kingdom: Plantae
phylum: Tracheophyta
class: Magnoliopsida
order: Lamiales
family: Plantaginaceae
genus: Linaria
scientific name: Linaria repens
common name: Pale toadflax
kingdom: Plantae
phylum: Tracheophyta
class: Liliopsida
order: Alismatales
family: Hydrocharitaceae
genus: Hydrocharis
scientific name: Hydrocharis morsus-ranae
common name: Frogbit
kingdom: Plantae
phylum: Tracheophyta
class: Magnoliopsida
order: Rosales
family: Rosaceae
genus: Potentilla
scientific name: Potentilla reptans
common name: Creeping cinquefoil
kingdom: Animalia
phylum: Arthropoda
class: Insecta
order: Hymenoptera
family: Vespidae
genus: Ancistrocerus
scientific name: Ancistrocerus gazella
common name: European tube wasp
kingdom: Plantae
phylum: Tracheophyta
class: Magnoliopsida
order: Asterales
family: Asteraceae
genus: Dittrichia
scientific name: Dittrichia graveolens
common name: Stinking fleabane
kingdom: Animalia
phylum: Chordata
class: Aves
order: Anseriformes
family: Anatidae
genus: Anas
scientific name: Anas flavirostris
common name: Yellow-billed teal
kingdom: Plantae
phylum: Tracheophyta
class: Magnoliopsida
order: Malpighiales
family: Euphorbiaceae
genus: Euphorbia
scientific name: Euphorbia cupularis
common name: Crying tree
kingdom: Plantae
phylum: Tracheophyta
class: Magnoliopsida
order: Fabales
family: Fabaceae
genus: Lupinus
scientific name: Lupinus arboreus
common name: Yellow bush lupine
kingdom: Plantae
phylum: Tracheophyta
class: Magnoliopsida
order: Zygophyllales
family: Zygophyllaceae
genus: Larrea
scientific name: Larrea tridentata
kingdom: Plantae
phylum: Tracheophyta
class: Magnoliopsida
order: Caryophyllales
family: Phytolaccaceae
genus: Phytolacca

* * * * *

Reproduce the stretch of the listing from the line containing "order: Zygophyllales" through the end of the listing, with both ends included.

order: Zygophyllales
family: Zygophyllaceae
genus: Larrea
scientific name: Larrea tridentata
kingdom: Plantae
phylum: Tracheophyta
class: Magnoliopsida
order: Caryophyllales
family: Phytolaccaceae
genus: Phytolacca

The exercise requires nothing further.